Berlinale

Schlagabtausch mit den Mullahs

Von Susanne Burg · 11.02.2014
Sie diskutieren über eine idelae Gesellschaft, Freiheit und Religion: Für "Iranien" hat sich der Filmemacher Mehran Tamadon mit Verfechtern des iranischen Regimes getroffen - ein interessantes Sozialexperiment.
Vier Mullahs fahren bei Mehran Tamadon vor. Er lebt in einem Landhaus mit einem großen Garten. Die Männer sind bester Laune. Endlich frische Luft, sagen sie. Die Umweltverschmutzung in Teheran sei fürchterlich. Die Männer ziehen sich ins Haus zurück und beginnen zu diskutieren, darüber, wie eine ideale Gesellschaft aussehen kann.
Die ideale Gesellschaft sollte meiner Meinung nach nicht religiös sein, sondern säkular, sagt der atheistische Filmemacher Mehran Tamadon, der hauptsächlich in Frankreich lebt. Definiere säkular, sagt einer der Verfechter des Regimes. Das heiße, dass öffentliche Orte neutral seien, so der Filmemacher. Hier sollte Freiheit herrschen, für verschiedenste Lebensformen.
Wenn meine Frau in der Uni einen Schleier tragen möchte, darf sie das? Fragt der Mullah. In der Universität ja, in der Schule nicht, antwortet Tamadon.
Immer wieder kommt der Filmemacher an seine Grenzen. Besonders einer der Männer ist rhetorisch unglaublich geschult. Statt Tamadon seine Grundsätze entgegenzuschleudern, lässt er den Regisseur reden, stellt Fragen, entwickelt die Gedanken weiter und zeigt Tamadon die Schwächen seiner Argumentation auf. Schon zu sagen, dass die Gesellschaft säkular sein soll, ist eine Ideologie, sagt der Mullah. Säkularismus ist nur eine weitere Ideologie.

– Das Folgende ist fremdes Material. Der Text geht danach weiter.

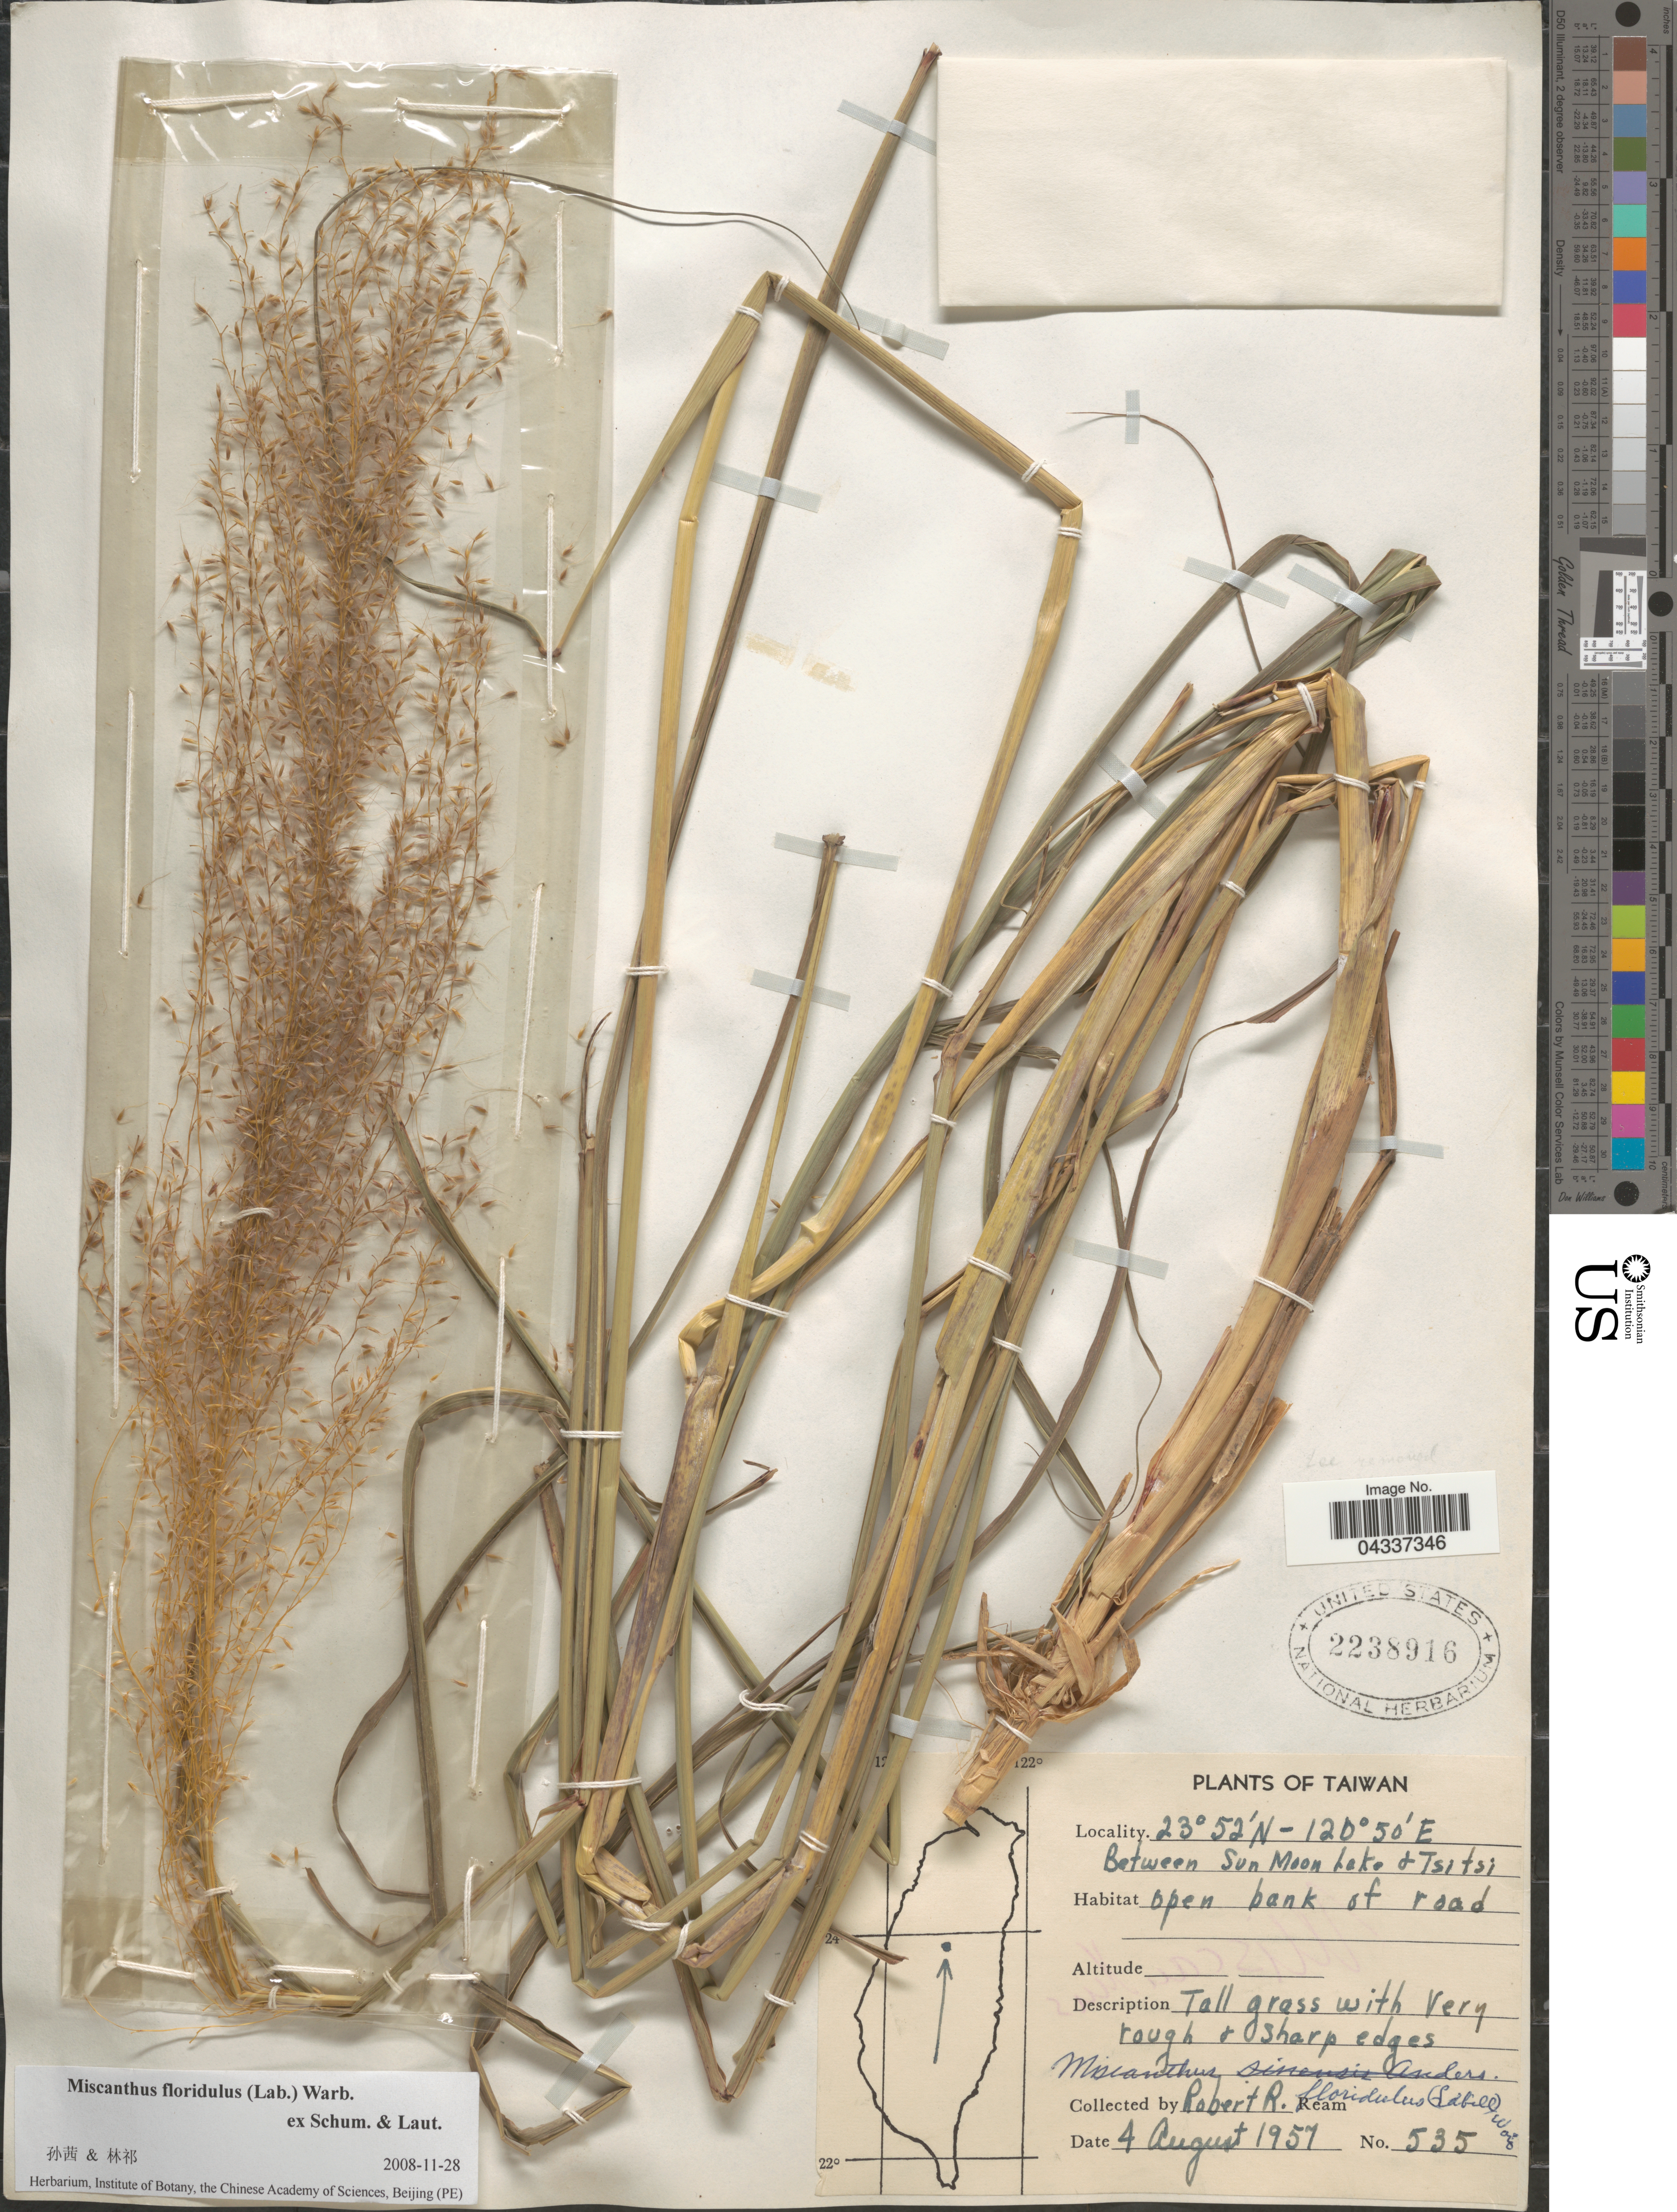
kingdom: Plantae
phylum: Tracheophyta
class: Liliopsida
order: Poales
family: Poaceae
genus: Miscanthus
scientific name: Miscanthus floridulus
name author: (Labill.) Warb.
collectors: R. Ream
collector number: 535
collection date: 1957-08-04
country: Taiwan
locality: Between Sun Moon Lake + Tsitsi.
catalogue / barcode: US 2238916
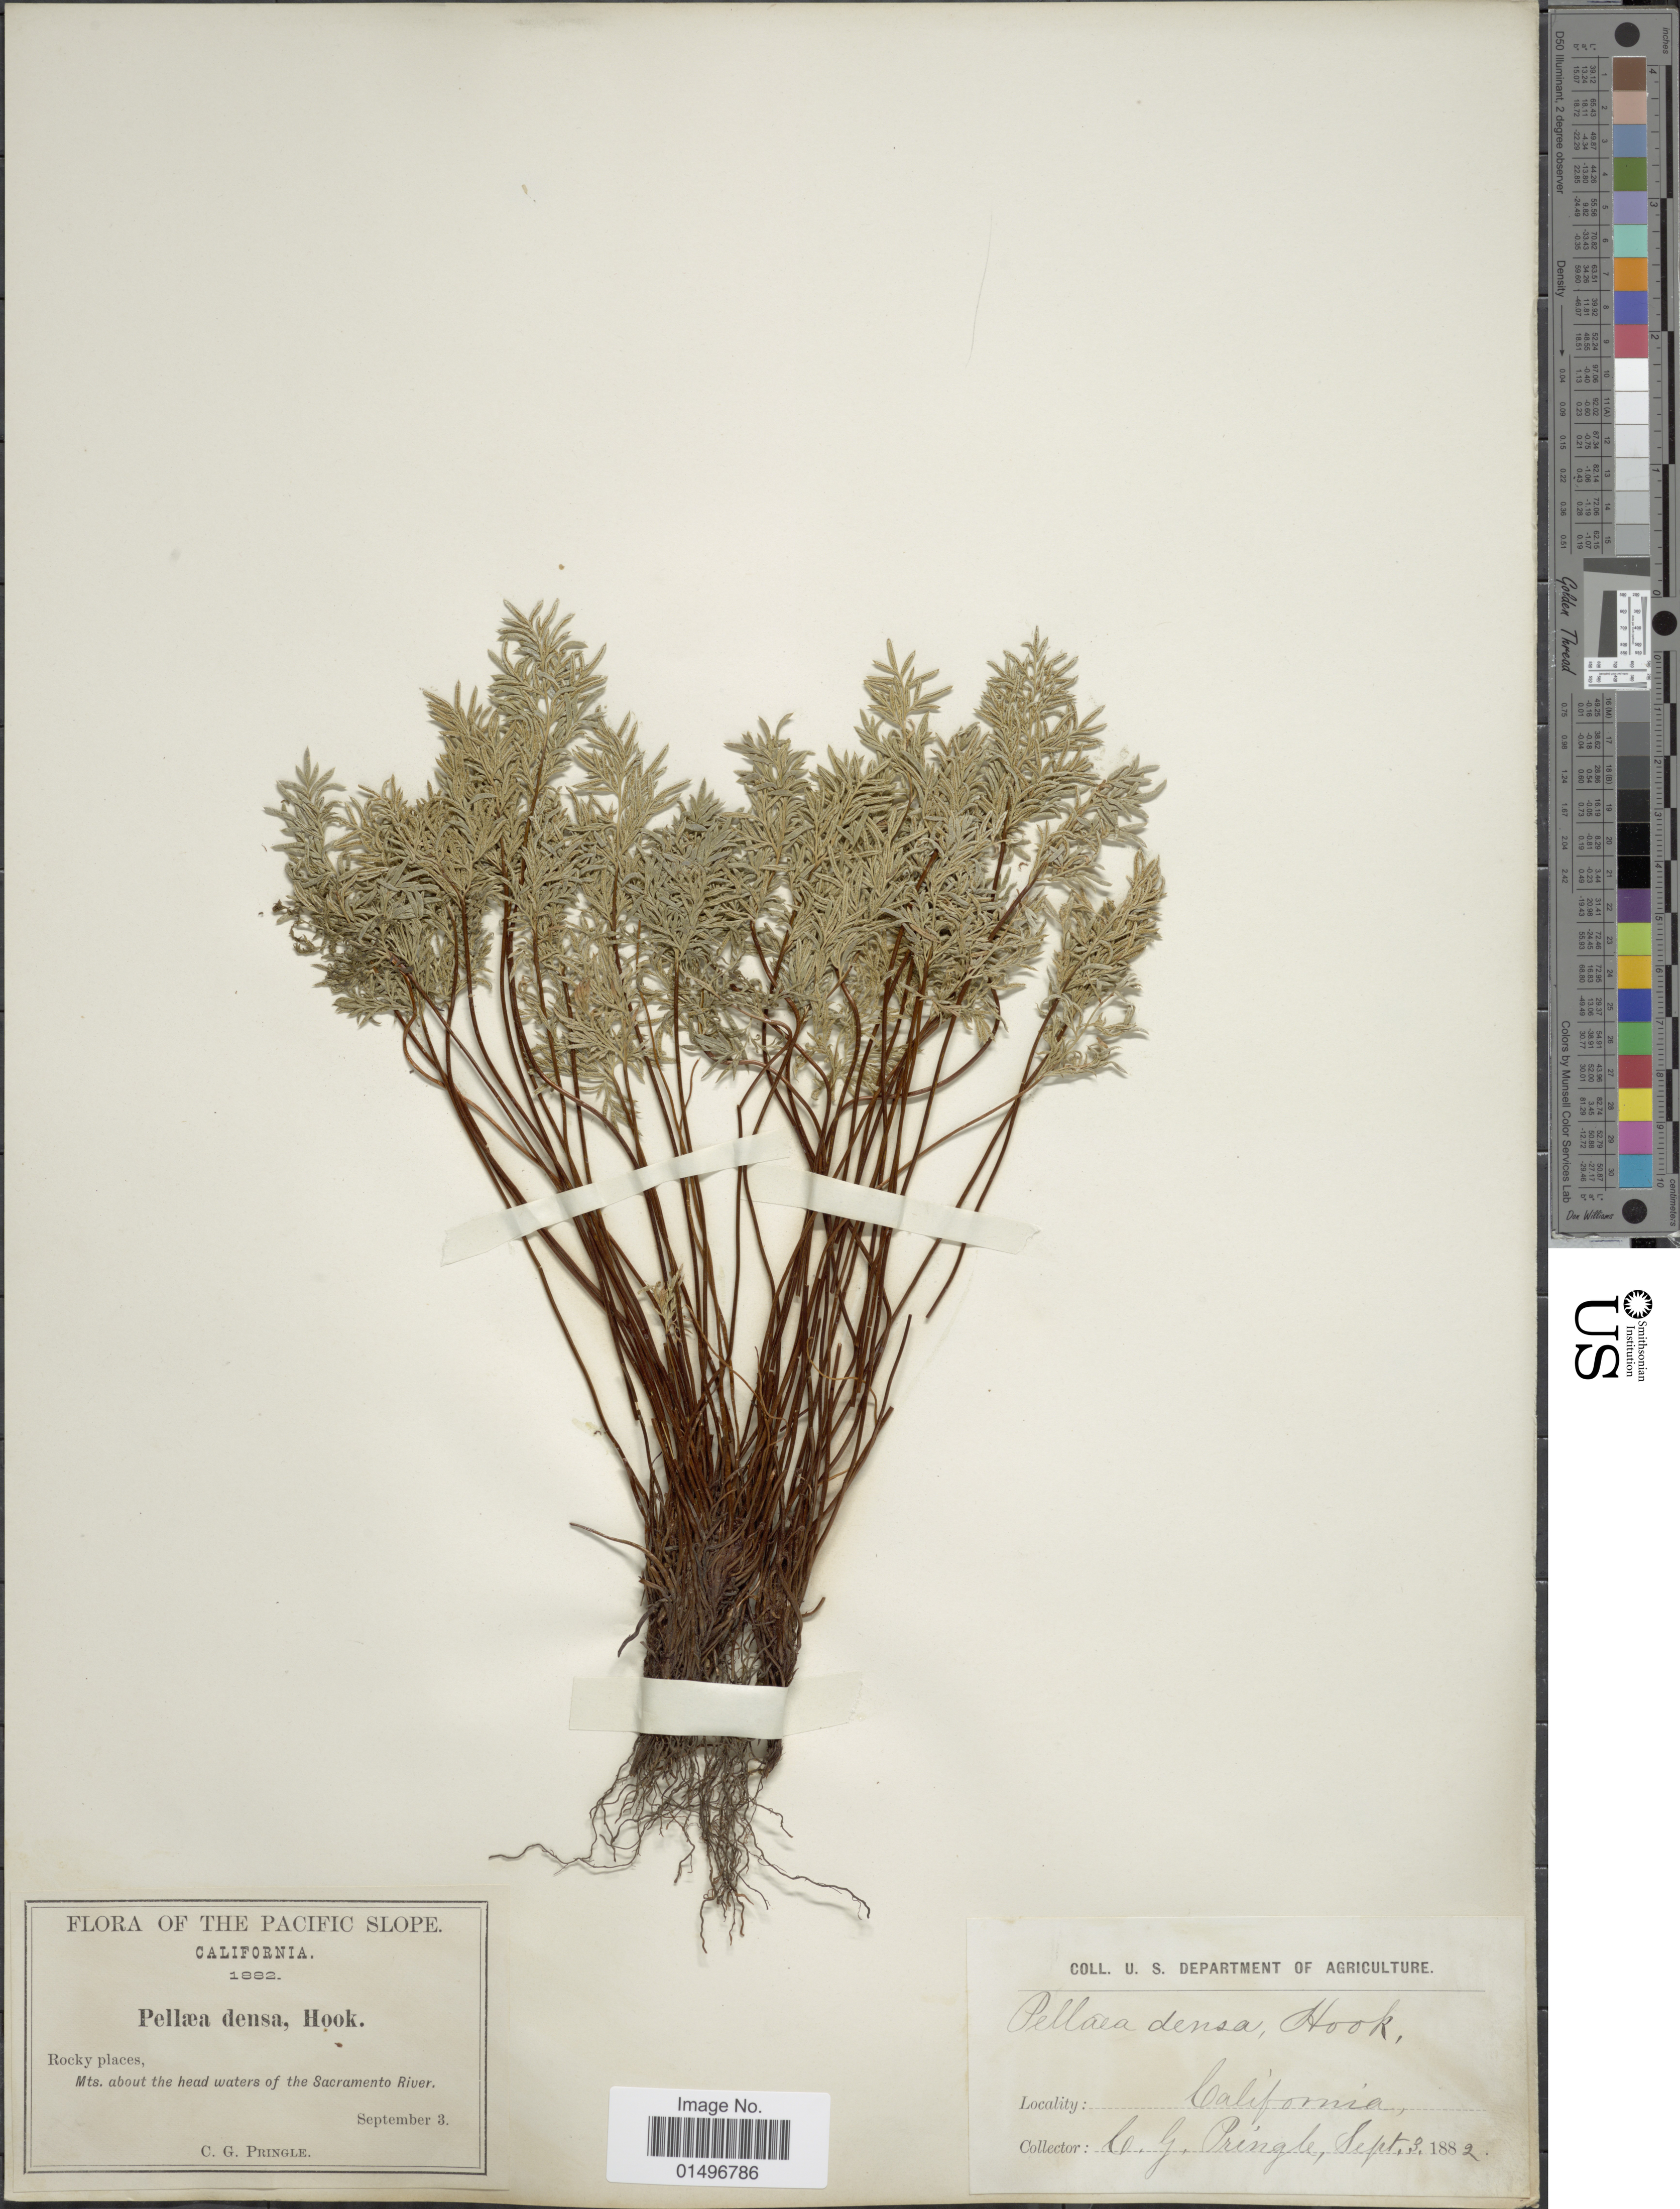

Zwei Tage lang liefern sich die Männer einen gedanklichen Schlagabtausch. Nie geht es laut zu, die Männer lachen viel, kochen zusammen. Sie diskutieren über Freiheit, den Schleier, Abtreibung, Pressefreiheit. Und ganz grundsätzlich darüber, wie Menschen mit unterschiedlichen Vorstellungen friedlich zusammen leben können und wer die Regeln aufstellt. Fast entsteht so etwas wie kreative Aufbruchsstimmung. Die wird allerdings am Ende wieder relativiert. Denn dann gibt der regimetreue Mullah ziemlich deutlich zu verstehen: Wenn Tamadon mal an der Macht sei, könne er die Regeln machen, noch legen sie sie fest.